My stop will be set just above the last high at 46.40, because my analysis short term says price should not make a new high above that point today (or maybe tomorrow either). So if that happened obviously my analysis would be wrong and I wouldn’t want to hold that position.
My target for now will be a random 43. I’m not using Elliott wave for this, just a general view of the 15 minute chart. I’ll adjust this as the day goes on.
I’ll be looking for weakness as the day goes on in downwards movement. As soon as I see it then I’ll exit.
Let’s see how this new method goes….
The goal is to make money every day. I will still have longer term positions, but I’m sick of waiting weeks for the set ups. I want a Revert To Mean day trading method that makes me money every day.
Because for the EW count what I’m expecting could very well be a B wave down within a larger upwards correction I will only hold this short term trade for a day or so.
As to my earlier position, I’ll be moving my stop to breakeven and seeing if that one sticks.
OK, I’ve got my new sell signal and will go short once this (assumed) mini bounce is over.
I’m trying to move away from shorter term trading as it seems to be more stress for the same or less return. If I hadn’t fiddled with my short from $51 I would have made much more on the short than I eventually made. I think all traders have to try pretty well everything before they know what is right for them.

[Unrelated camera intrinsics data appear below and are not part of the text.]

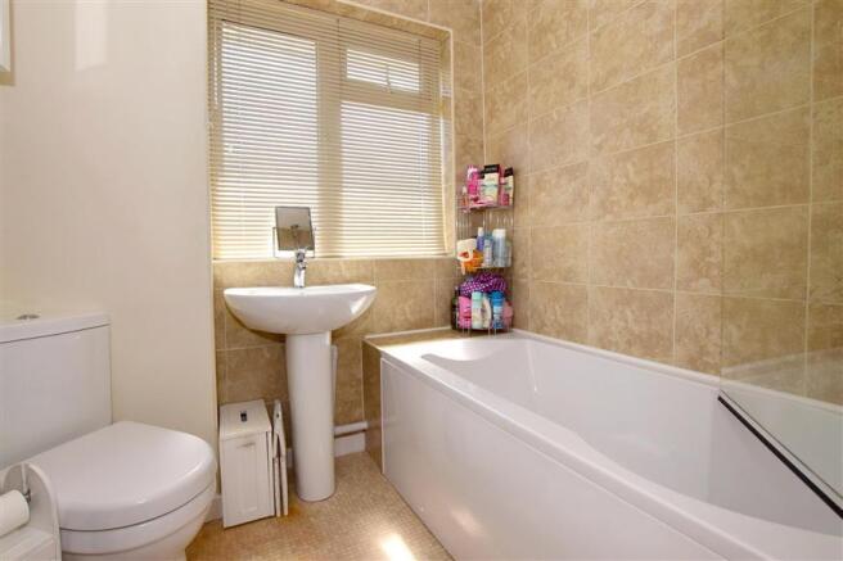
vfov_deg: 77.3
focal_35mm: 15
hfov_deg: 100.4
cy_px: 280
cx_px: 422
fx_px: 351
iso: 400
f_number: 11
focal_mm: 10
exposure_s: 1/200
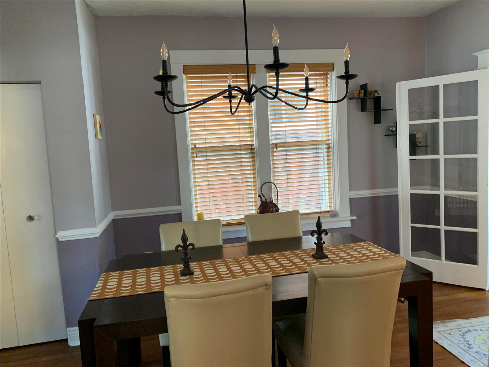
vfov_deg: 53.1
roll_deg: +3.1
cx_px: 244
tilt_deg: -4.9
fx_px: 367
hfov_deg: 67.3
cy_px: 184
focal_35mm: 26
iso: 320
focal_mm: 4.25
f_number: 1.8
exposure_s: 1/60
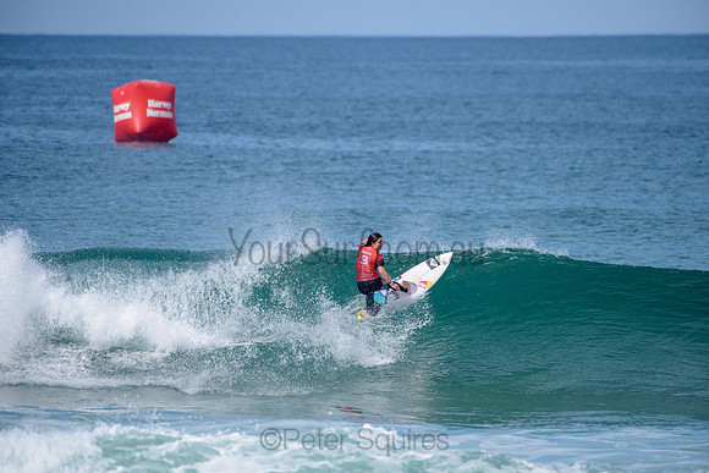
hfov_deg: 4.1
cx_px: 354
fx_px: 9849
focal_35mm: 500
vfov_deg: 2.8
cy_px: 236
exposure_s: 1/2500
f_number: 6.3
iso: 250
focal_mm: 500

Agreed. I had planned on holding onto that position for longer too. I was stopped out because I’d moved my stop down to the last small swing high, minuette (iv).
Annoying.
I can see some weakness to this upwards movement now, and price looks like it’s turning down here.
Going short. A money management stop risking only 2.5% of equity, stop at 48.19. Target 19.28.
I’m normally first out of the gate on new positions, often to my cost. However, I think we need a little more time on this correction…and I don’t have a new sell signal just yet. Good luck with your’s.
It’s a little stronger today. I can now see double bearish divergence on lower time frames.
Short term at least I’ll be expecting some more downwards movement here today for Oil. But it could be a B wave, then a C wave to go higher. That’s possible.
So what I’ll do is pull my stop down to just below entry point to eliminate risk. Then wait and see if it sticks.
Hi Lara and traders,
just found this interesting chart, let me know what you think:
https://www.tradingview.com/chart/USOIL/TY1ovdqC-USOIL-NEAR-TRIPLE-TOPS/
Simple resistance and support. Simple and effective.
It’s back in a congestion zone for sure.